I'm sure this is not what SAC came up with for a monitor view but it really CAN be that simple with some software....

0150221_MonDesk.jpg
AMP Monitors
0150221_MonDesk.jpg (167.19 KiB) Viewed 47359 times

Re: newbie success

PostPosted: Sun Jul 19, 2015 2:48 pm
by RBIngraham
BrentEvans wrote:You teach people in five minutes how to run a show? I call shenanigans.


OK, I sense some hyperbole as well. But where in the original post did he say it only took 5 mins? And as he pointed out, this wasn't a newbie that had never done it before. Only the desk was new to them. I have only glanced at the X32 stuff but I bet if I walked into a gig where someone had it all patched and ready to go for me and even labeled the inputs and outptus for me, I bet I could figure it out fairly quickly. We're not talking about starting from scratch here. :roll:

Re: newbie success

PostPosted: Sun Jul 19, 2015 4:48 pm
by BrentEvans
I was talking to Pedro.

Re: newbie success

PostPosted: Sun Jul 19, 2015 5:20 pm
by jlepore
Ah .. I misread who you were talking to as well then.
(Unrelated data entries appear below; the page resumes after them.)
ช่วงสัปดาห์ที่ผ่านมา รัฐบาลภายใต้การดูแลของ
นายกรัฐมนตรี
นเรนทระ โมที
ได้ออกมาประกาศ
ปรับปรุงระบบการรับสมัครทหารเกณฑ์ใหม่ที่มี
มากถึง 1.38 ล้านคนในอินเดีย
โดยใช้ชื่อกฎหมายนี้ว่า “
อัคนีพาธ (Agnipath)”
Yeah - even set up, there is no way I could get someone running that fast on SAC - it just doesn't make sense to someone that uses real consoles for a living.

Re: newbie success

PostPosted: Sun Jul 19, 2015 5:40 pm
by Paul Henry
I haven't got my hands on AMP yet, but it took me about 30 seconds to understand what everything was in Joe's screen shot.

Re: newbie success

PostPosted: Sun Jul 19, 2015 7:23 pm
by jlepore
The beauty is when you actually see how they work - that monitor view is a thing of beauty - you can click which brings up popup faders, or you can hover over a control and use the mouse wheel to adjust slowly - so you find the knob (you know - like on the big old analog desks we used to use), then look up at your artist while scrolling the wheel up and down until he gives to the smile.

Novel concept I know, but hey - it's fast and it works!

All praise to BobP and Brett for not laughing when I said that was what I wanted - I had it in DAYS and used it that weekend. That's how confident in the code I was.